Police to arrest sex ring perpetrators, governor this month
Police are seeking court warrants for the arrest of seven more suspects, including the governor of Mae Hong Son, this month for their alleged involvement in trading underage girls for sex in the northern province.
The suspects range from state officials to teachers and even a tofu seller, deputy national police chief Srivara Ransibrahmanakul said Tuesday.
Mae Hong Son governor Suebsak Iamwicharn has been implicated as one of the officials involved in the scandal. He is believed to have links with human trafficking operations, an issue that has long shone a negative light on Thailand.
The prostitution ring was exposed after complaints were made by Mae Sariang assistant district chief, Boonyarit Nipawanit, who accused Mr Suebsak of ignoring his duty in preventing girls from being trafficked into prostitution.
The Interior Ministry has not pointed the finger at any particular officials under its supervision, pending its ongoing probe.
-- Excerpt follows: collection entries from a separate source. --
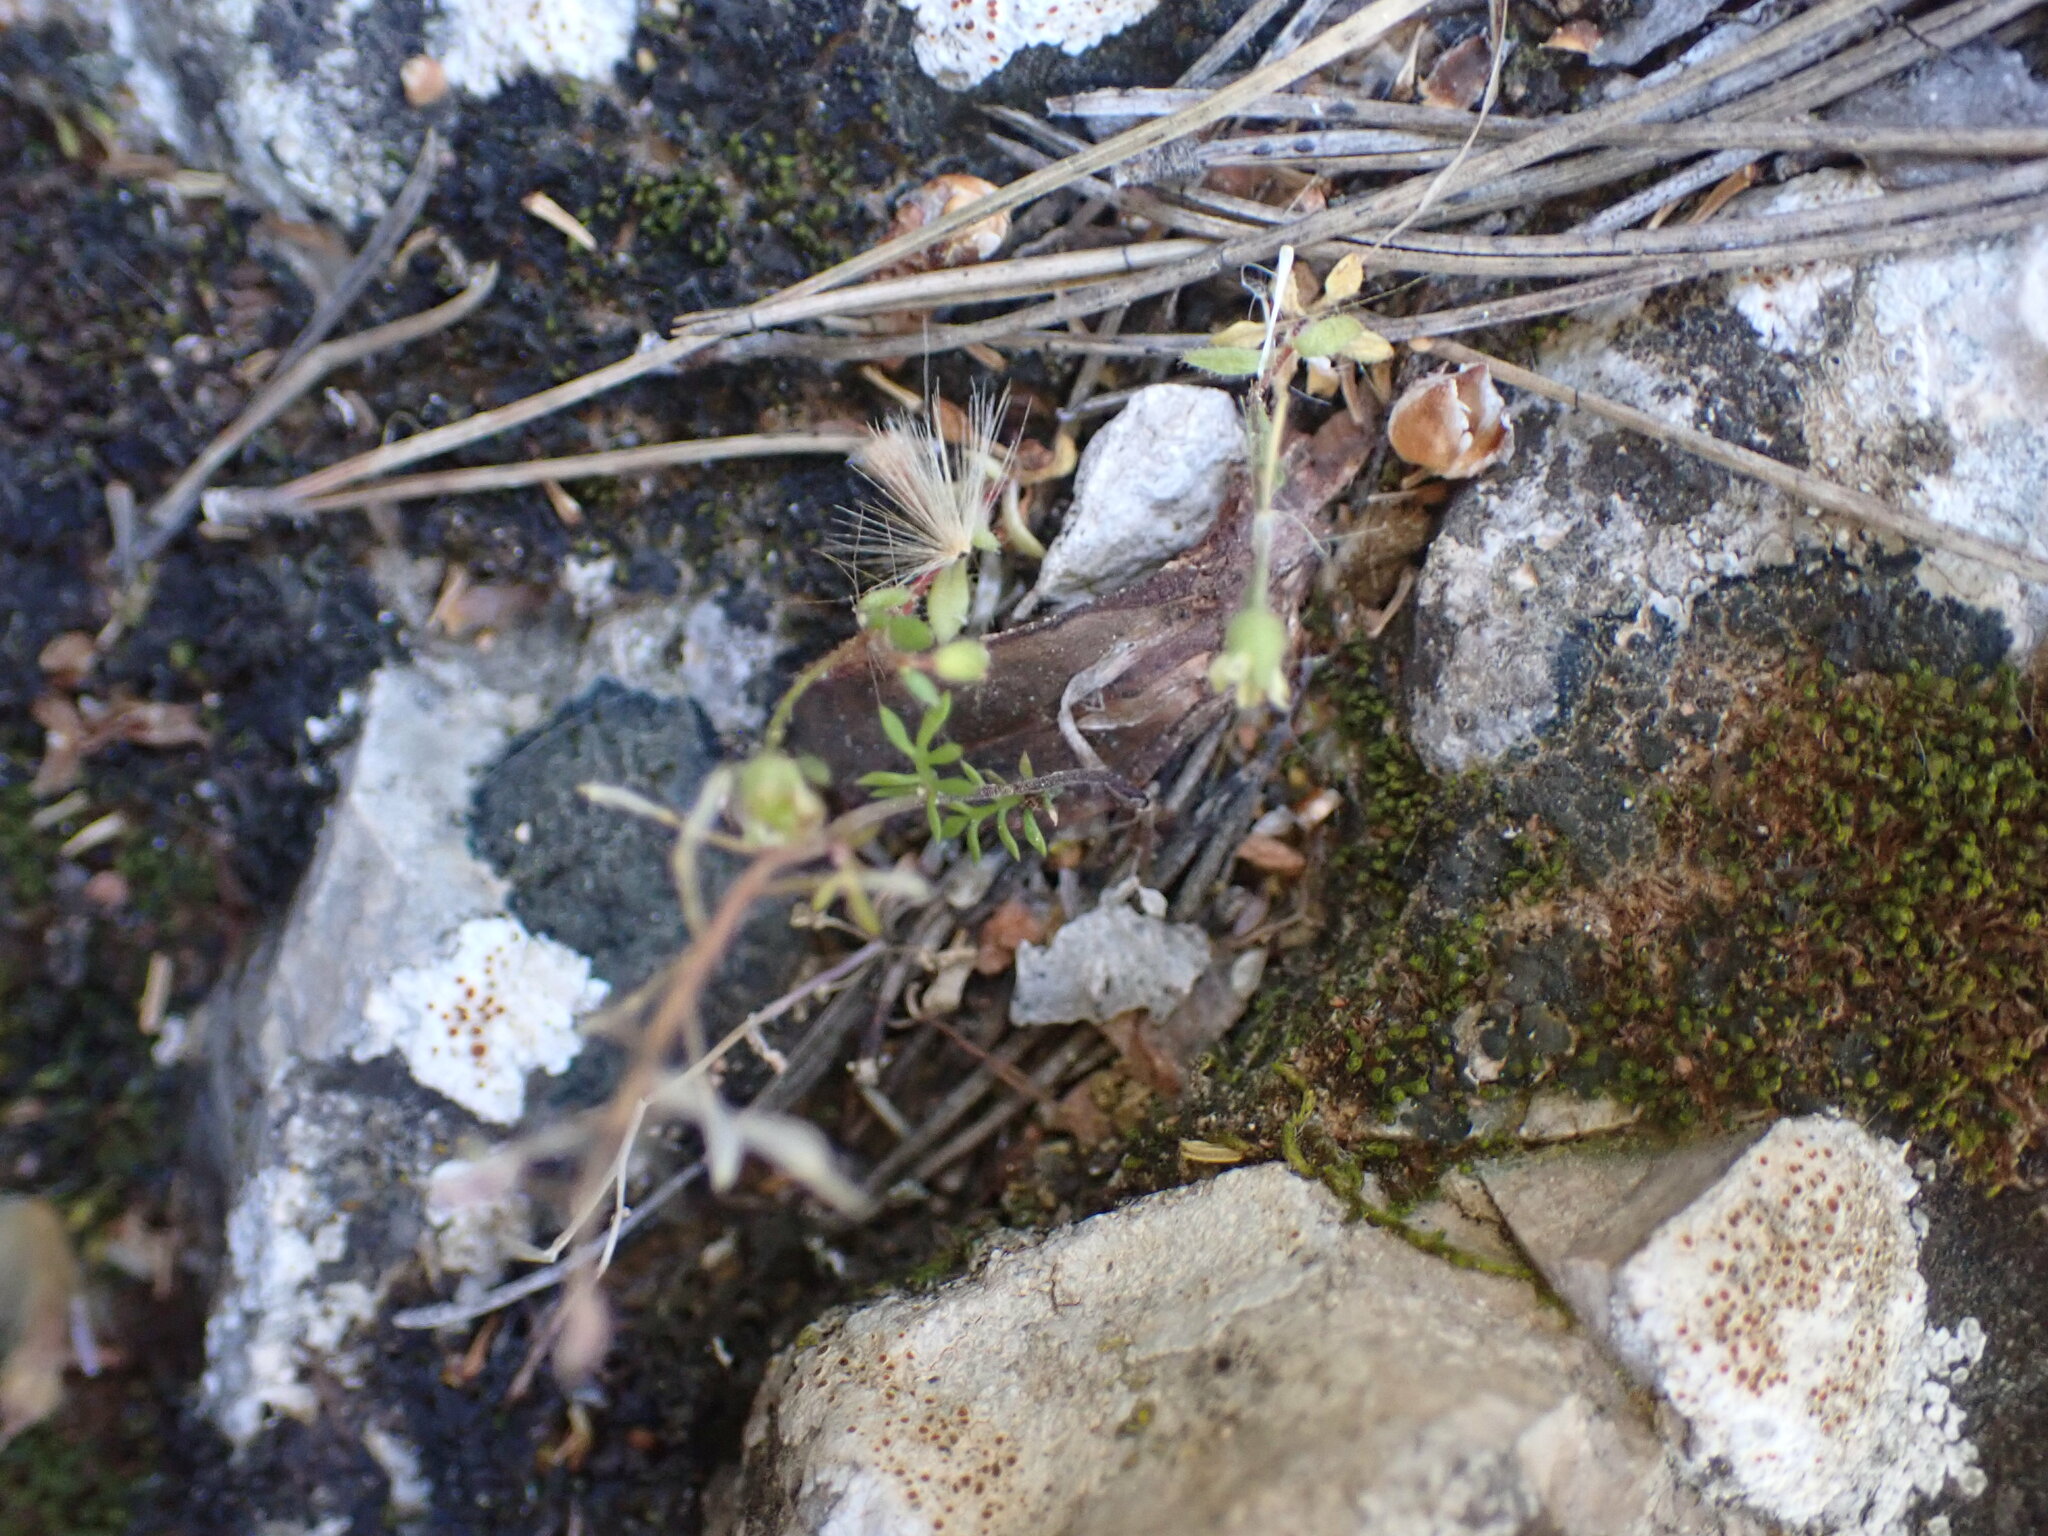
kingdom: Plantae
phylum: Tracheophyta
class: Magnoliopsida
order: Brassicales
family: Brassicaceae
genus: Hornungia
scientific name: Hornungia petraea
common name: Hutchinsia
Meanwhile victims who were earlier questioned by police showed no suspicious behaviour when they underwent a lie detector test.
Police investigators are handling the case carefully to ensure fairness for both sides, Pol Gen Srivara said.
He could not say when exactly investigators will arrest, or summon, the seven suspects, but action "must be taken this month," the deputy national police chief insisted.
The scandal is causing ripple effects across the state and public sectors. While police have been alerted to crackdowns on human trafficking, civic groups have questioned the way the cases have been handled.
Mr Boonyarit, who is also chairman of the Federation of Assistant District Chiefs of Thailand, has been at the centre of much of the criticism, accused of withholding crucial information.
It was reported that Mr Boonyarit has been transferred to work with the provincial administration unit and the branch office of the Internal Security Operations Command in Mae Hong Son's Muang district for his own safety, after locals became incensed by his handling of the case.
It was recently reported that Mr Boonyarit said some evidence "got lost" en route to the National Anti-Corruption Commission (NACC) and other state agencies, according to his examination of the case.
The evidence, which includes accounts of underage victims being lured into the sex trade in the province, implicates both state officials and police officers, Mr Boonyarit added.
Informed of the transfer order, Mr Boonyarit reacted coolly Tuesday, saying that is "good" because he will not have to travel far to discuss the scandal with the provincial office of the NACC in Muang district.
He said he wants the NACC to look into the case and consider taking legal action against Mr Suebsak for his inability to monitor and prevent the sex trade in the province.
Earlier he mentioned the "unofficial tradition" of offering sexual services to please senior officials newly assigned to work in an area.
The girls were wheeled out at parties as offerings to such officials and referred to as "dessert".